Dos seus cinco irmãos, a mais nova que era uma rapariga já tinha dez anos. A mãe já tinha passado os 45 anos e a família estaria completa.
Passado algum tempo, a mãe de Nela quando esta a foi visitar à terra, deu-lhe a noticia de que ela própria estava gravida.
Nela ficou descontrolada, insultava o pai, chamava todos os nomes feios ao pai.
Mas o pai de Nela tinha 55 anos, a mãe 47, estavam numa idade em que o apetite e desejo sexual continua e em alguns casos vigorosamente. Como eles não teriam todos os cuidados contraceptivos, as probabilidades de engravidar eram elevadas, e assim aconteceu naturalmente.
´Nela, pergunta à mãe quantas pessoas já sabiam da gravidez. A mãe confirma-lhe que ainda só sabia ela e o pai.
Nela não estava disposta a ter mais um irmão. Fala com o pai e este diz-lhe que não vinha mal ao mundo se nascesse mais uma criança. e até estava a gostar de ter mais um filho para que os acompanhasse mais até à idade mais avançada.
Nela provoca o confronto com o pai. O pai proíbia de se meter na vida intima dos pais. Nela vira-se para a mãe e provoca o confronto entre os pais. A mãe entra em confronto com o marido e diz-lhe que ia passar uns tempos com a filha a Lisboa.
Não lhe teria sido fácil, mas Nela conseguiu dar a volta à mente da mãe e leva-a a fazer o aborto clandestino.
Informa o pai que a mãe foi acometida de uma doença/gripe perigosa/contagiosa e precisaria de ficar uns tempos por Lisboa para não haver o perigo de levar o contágio da gripe para casa. Depois informou o pai, que o médico teria dito que para salvar a vida da mãe teria de ser sacrificada a criança no ventre da mãe.
O pai não sendo um homem letrado, que passava o tempo a escavar vinhas e tratar dos animais, não engoliu esta peta que a filha lhe quis impingir, mas não teve outro remédio se não aceitar a situação. Pois viu que já tinha sido ultrapassado.
Reconhecendo depois, que toda aquela artimanha da filha de provocar confrontos entre os três, não era mais do que o inicio da preparação para conseguir a interrupção da gravidez da mulher e de uma criança que ele e a mulher já esperavam para ter um filho ou filha a acompanhar os pais até mais tarde.
O pai de Nela entra numa depressão de tristeza, acabou por mais tarde arrastar a própria mulher para essa depressão, a mulher ainda acabou por ficar pior, pois não conseguia deixar de pensar no castigo divino que teria de sofrer enquanto vida e depois de morrer, por ter interrompido a geração de uma criança.

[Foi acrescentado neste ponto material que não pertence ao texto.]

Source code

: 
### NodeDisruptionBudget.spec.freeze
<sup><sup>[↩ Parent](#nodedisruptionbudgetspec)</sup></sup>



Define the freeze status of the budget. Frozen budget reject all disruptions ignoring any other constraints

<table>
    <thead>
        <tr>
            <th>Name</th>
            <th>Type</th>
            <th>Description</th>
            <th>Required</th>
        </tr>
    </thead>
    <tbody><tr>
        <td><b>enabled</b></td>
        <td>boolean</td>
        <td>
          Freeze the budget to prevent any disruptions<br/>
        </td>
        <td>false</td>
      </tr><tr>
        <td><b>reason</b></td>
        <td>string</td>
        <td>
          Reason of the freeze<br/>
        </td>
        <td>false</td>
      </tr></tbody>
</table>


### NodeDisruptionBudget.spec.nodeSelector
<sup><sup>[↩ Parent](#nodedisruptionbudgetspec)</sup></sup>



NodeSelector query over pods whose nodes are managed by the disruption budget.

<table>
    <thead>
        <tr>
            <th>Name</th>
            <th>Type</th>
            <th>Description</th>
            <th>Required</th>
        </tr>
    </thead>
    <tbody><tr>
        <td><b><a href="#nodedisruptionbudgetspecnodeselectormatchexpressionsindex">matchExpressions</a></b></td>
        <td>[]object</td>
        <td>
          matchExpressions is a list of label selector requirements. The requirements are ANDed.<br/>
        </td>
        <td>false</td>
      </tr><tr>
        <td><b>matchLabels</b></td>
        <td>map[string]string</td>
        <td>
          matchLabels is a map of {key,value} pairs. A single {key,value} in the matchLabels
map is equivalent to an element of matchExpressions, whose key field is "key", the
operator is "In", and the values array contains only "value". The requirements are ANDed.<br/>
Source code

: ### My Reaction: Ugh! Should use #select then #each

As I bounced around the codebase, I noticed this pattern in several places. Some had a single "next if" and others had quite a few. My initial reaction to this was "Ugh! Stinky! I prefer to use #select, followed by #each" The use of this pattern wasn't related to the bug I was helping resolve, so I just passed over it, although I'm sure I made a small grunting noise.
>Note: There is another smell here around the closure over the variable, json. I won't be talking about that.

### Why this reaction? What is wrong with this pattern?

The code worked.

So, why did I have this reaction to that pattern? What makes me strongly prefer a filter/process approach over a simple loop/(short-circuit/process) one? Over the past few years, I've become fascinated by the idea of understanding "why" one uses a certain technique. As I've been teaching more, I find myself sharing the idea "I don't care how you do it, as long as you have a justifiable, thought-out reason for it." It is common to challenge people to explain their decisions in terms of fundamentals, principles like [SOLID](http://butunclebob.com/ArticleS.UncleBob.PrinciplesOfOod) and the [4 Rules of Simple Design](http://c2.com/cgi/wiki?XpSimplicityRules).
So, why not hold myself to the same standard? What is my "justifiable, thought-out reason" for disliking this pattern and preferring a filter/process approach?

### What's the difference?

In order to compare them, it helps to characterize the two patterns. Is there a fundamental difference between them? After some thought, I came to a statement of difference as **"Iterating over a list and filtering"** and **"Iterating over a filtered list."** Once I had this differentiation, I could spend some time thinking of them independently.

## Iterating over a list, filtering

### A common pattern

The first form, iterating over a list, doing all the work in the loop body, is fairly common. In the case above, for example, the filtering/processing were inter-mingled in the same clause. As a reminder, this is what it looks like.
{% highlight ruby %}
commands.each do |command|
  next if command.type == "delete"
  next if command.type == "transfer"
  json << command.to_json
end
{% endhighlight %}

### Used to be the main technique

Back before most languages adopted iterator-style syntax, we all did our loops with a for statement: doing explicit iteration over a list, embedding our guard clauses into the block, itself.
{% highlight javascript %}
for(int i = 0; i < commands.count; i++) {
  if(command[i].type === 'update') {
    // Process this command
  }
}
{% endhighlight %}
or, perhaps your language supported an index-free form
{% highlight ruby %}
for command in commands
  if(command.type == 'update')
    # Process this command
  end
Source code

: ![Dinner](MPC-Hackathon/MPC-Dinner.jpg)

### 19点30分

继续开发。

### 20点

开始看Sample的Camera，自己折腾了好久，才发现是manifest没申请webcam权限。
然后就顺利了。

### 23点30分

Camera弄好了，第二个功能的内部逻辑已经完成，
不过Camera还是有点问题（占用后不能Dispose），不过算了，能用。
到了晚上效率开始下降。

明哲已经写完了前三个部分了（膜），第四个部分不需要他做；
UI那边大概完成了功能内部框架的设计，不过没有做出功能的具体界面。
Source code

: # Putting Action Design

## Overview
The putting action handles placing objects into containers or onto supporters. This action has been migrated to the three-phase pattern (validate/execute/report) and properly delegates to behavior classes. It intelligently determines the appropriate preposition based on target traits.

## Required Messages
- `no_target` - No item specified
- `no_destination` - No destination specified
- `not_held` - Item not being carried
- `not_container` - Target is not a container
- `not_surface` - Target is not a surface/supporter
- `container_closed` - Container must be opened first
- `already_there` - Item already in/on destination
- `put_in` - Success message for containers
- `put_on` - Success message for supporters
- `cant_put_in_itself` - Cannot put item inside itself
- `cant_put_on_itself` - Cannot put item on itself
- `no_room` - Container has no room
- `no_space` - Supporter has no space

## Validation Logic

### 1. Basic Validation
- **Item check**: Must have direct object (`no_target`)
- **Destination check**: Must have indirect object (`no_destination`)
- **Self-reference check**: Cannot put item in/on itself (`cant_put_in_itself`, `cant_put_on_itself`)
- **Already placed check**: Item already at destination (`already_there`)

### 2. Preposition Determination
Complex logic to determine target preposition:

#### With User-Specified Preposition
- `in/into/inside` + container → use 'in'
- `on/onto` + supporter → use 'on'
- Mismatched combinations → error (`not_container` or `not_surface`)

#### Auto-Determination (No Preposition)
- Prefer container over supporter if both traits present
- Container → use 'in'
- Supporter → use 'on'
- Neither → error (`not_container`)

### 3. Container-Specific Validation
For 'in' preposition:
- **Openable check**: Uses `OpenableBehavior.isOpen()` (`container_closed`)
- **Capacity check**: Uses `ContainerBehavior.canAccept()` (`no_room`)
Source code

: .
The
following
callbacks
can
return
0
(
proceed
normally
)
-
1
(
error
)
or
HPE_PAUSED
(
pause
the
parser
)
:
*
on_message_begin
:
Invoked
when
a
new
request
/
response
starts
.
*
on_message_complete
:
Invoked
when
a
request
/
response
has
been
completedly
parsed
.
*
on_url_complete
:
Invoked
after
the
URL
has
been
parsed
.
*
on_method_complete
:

Este casal com a idade que tinham e com a cultura, religião e forma de pensar, terem sido levados a fazer um aborto e de um filho que embora de uma gravidez inesperada mas que depois já era aceite e desejada, para eles foi a tortura até aos últimos dias da sua vida.
Passaram os últimos anos da sua vida, sozinhos e provavelmente a pensar na criança que foram obrigados a interromper a sua criação e que teriam razão quando pensavam nessa criança mais nova que os iria acompanhar até mais tarde. Pois os outros filhos, na sua velhice pouca assistência lhes prestaram.